C’è una petizione per non far morire i videogiochi (ed è indirizzata agli europei)

Con "Stop Destroying Videogames", lo youtuber americano Ross Scott chiede all'Ue di impedire la "morte dei videogiochi"
4 mesi fa
2 minuti di lettura
giocatore di videogame

I videogiochi sono a rischio e per questo vanno tutelati. Muove da qui la petizione per salvare i videogame promossa dallo youtuber americano Ross Scott, già noto per la sua attenzione al patrimonio videoludico.

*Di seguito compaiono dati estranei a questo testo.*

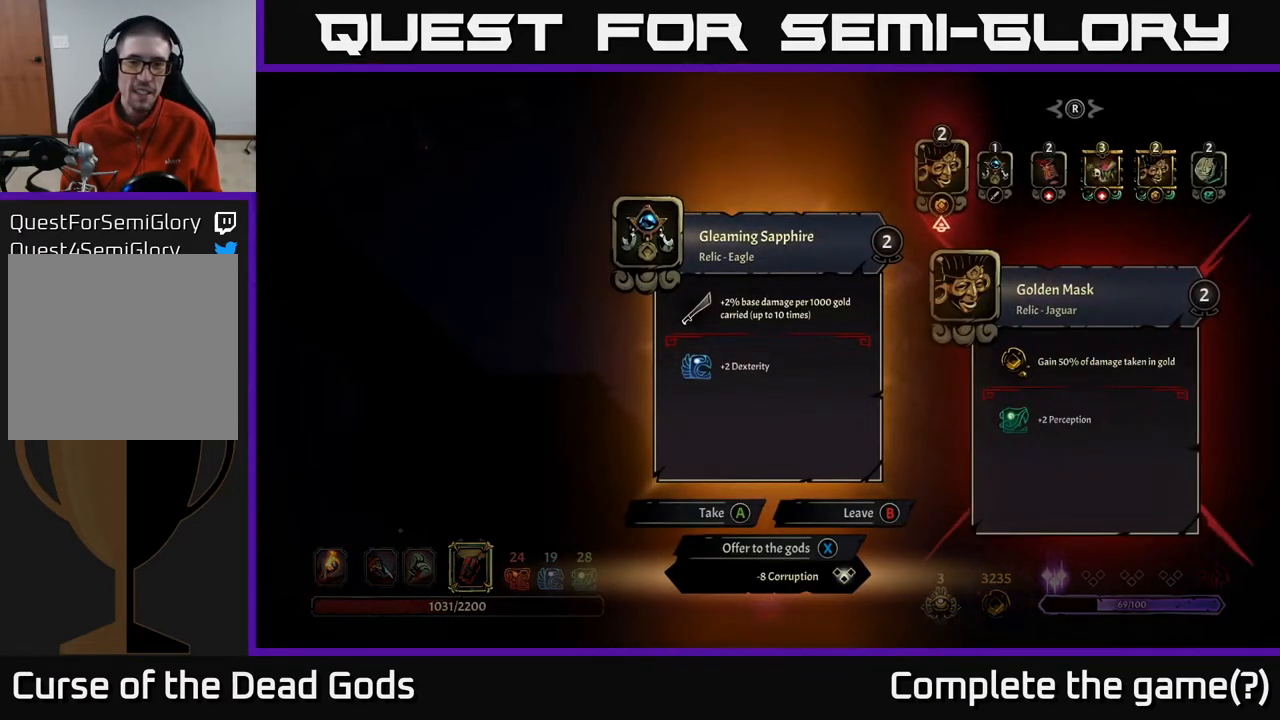
{"buttons": [], "left_stick": "center", "right_stick": "center", "events": []}
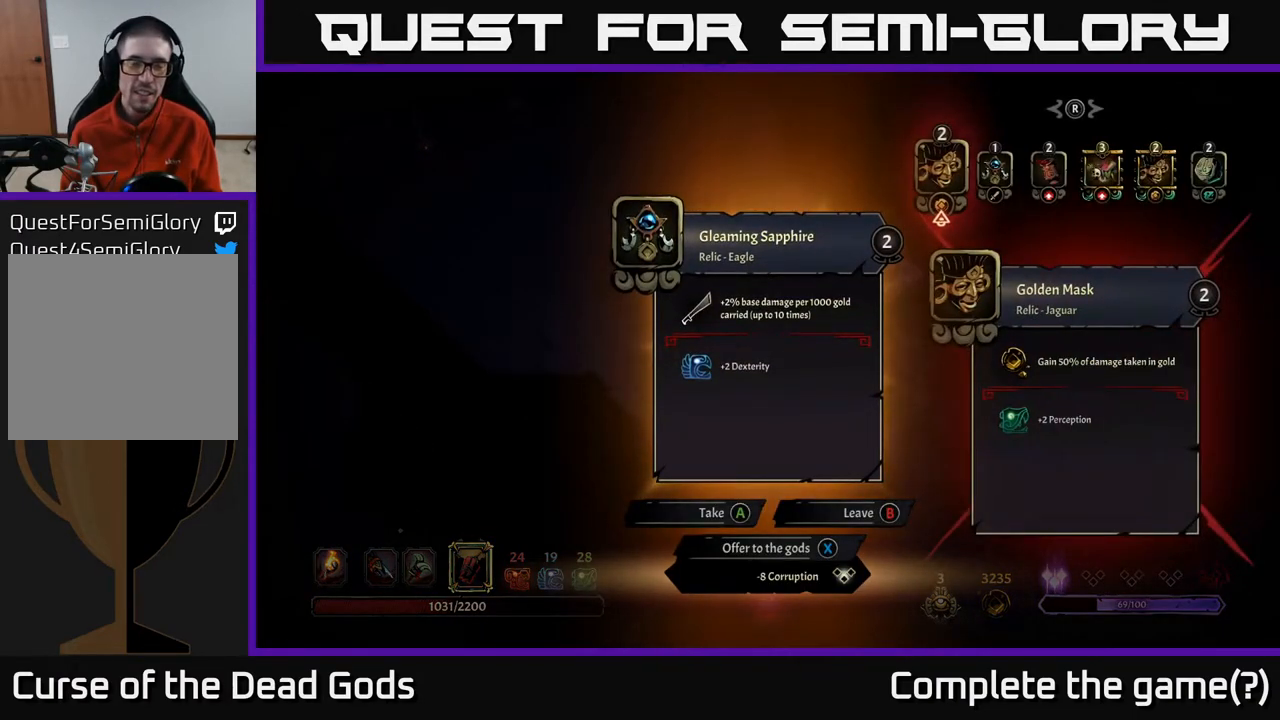
{"buttons": [], "left_stick": "center", "right_stick": "center", "events": []}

La sua iniziativa “Stop Destroying Videogames” ha già raccolto 155.000 firme da giocatori dei 27 Paesi membri e si propone di raggiungere un milione di firme. Ma da dove nasce il timore che spariscano i videogiochi? Paradossalmente dal progresso tecnologico. Con il rapido avanzamento della tecnologia, infatti, molti titoli diventano inutilizzabili quando i server e i negozi online chiudono, con le ovvie preoccupazioni dei miliardi di giocatori sparsi in tutto il mondo.

Cosa prevede la petizione

L’iniziativa di Ross Scott chiede che gli editori continuino a mantenere i giochi giocabili anche dopo la chiusura dei servizi online, attraverso misure come il rilascio di patch che permettano la giocabilità offline o la disponibilità di server alternativi. La petizione è accessibile solo ai cittadini dell’Unione Europea, perché è diretta ai responsabili politici dell’Ue. Insomma, lo youtuber americano chiede ai “cugini” europei di salvare i videogame.
Per sensibilizzare l’opinione pubblica, Scott (conosciuto come “Accursed Farms”) ha pubblicato un video intitolato “Gli europei possono salvare i videogame“, esortando i giocatori a sostenere la petizione.

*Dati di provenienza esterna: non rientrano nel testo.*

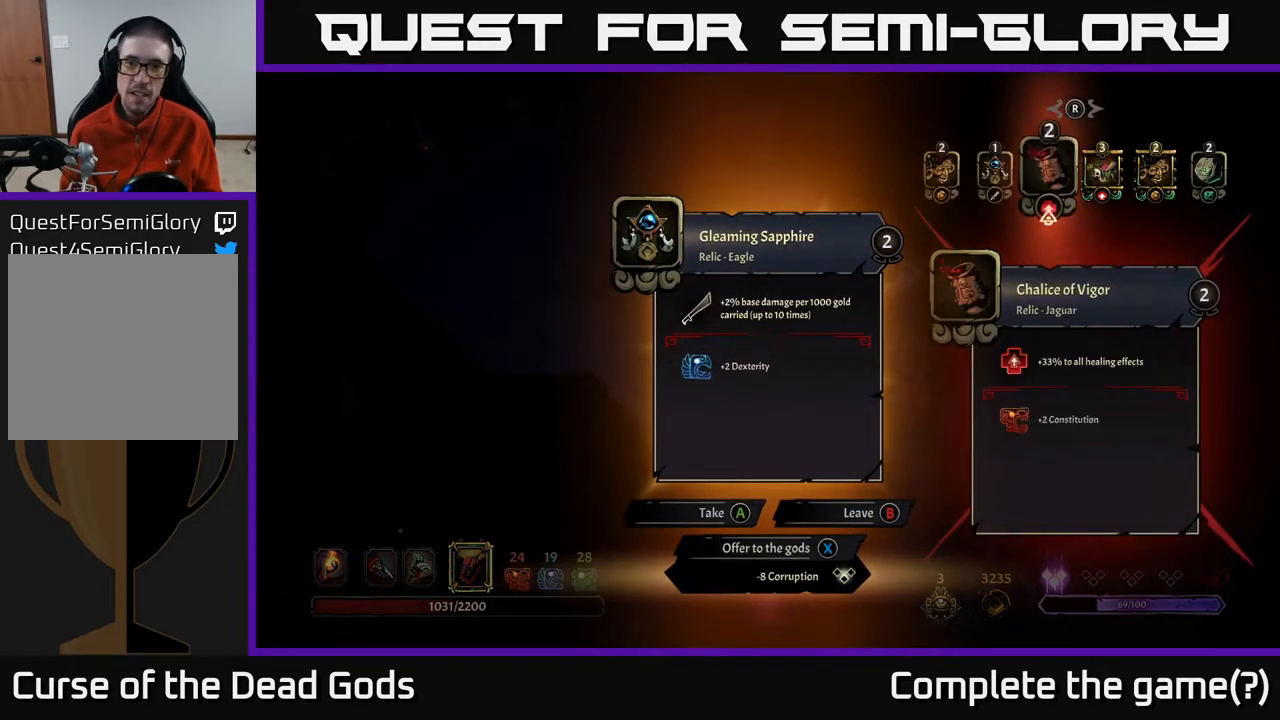
{"buttons": [], "left_stick": "center", "right_stick": "center", "events": []}
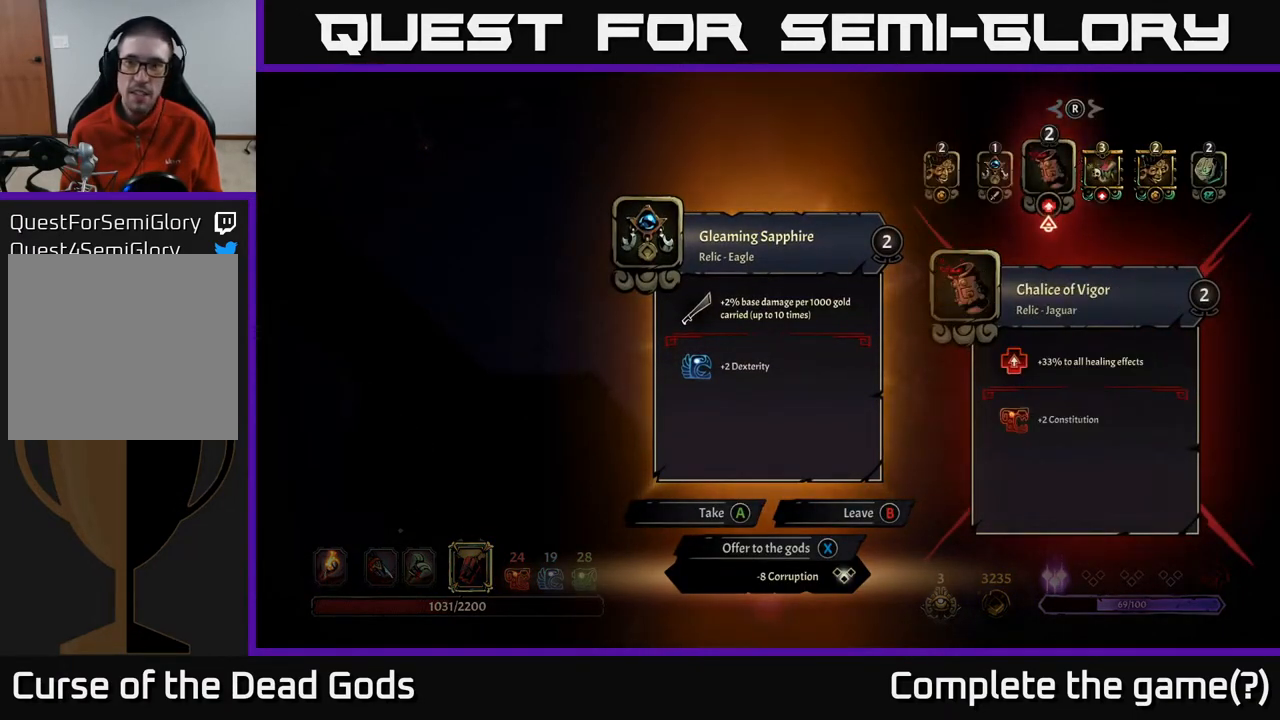
{"buttons": [], "left_stick": "center", "right_stick": "center", "events": [[383, "DPAD_RIGHT", "down"], [433, "DPAD_RIGHT", "up"]]}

Scott ha già intrapreso azioni legali contro Ubisoft dopo la chiusura del gioco di guida The Crew all’inizio del 2024. Questo passo è stato motivato dalla crescente preoccupazione riguardo alla pratica degli editori di interrompere il supporto per giochi che dipendono da server online.

I fondamenti legali dell’Ue

Il movimento “Stop Destroying Videogames” e la omonima petizione si basano su diverse normative dell’Ue, inclusa l’interpretazione dell’articolo 17, paragrafo 1, della Carta dei diritti fondamentali dell’Unione Europea dove si stabilisce che nessuno può essere privato dei propri beni senza un equo indennizzo.

E invece, come sottolinea Scott, i giocatori che hanno pagato per i loro videogame si trovano privati dei titoli a causa dello spegnimento di server o di altre cause su viste. Sulla base di questo assunto normativo, la petizione sottolinea che i giocatori dovrebbero poter continuare a usufruire dei giochi per cui hanno pagato senza che il supporto venga interrotto a discrezione degli editori. Inoltre, la petizione richiama l’attenzione su norme come la Direttiva sui diritti dei consumatori (2011/83/UE), che garantisce i diritti dei consumatori nell’Ue e potrebbe essere applicata per sostenere la causa.

L’impatto della petizione

La petizione ha il potenziale per innescare un cambiamento significativo nel settore dei videogiochi se dovesse raggiungere il traguardo di un milione di firme. L’obiettivo è spingere la Commissione Europea a rivedere le normative vigenti e a introdurre regolamenti che obblighino gli editori a garantire una maggiore durabilità dei videogiochi. La strada per ottenere il riconoscimento ufficiale è ancora lunga e richiede un impegno continuo da parte dei sostenitori. D’altra parte, un successo della petizione in Ue potrebbe influenzare le politiche a livello globale, portando a una maggiore tutela dei diritti dei consumatori e a una conservazione più efficace del patrimonio videoludico.

Non solo videogiochi

Il crescente interesse per la conservazione dei videogiochi riflette un problema più ampio legato alla preservazione della cultura digitale. Così come i titoli videoludici, anche altri oggetti digitali sono sempre più a rischio man mano che diventano più complessi e dipendenti dalla tecnologia. Dobbiamo aspettarci altre “Stop Destroying Videogames” in futuro?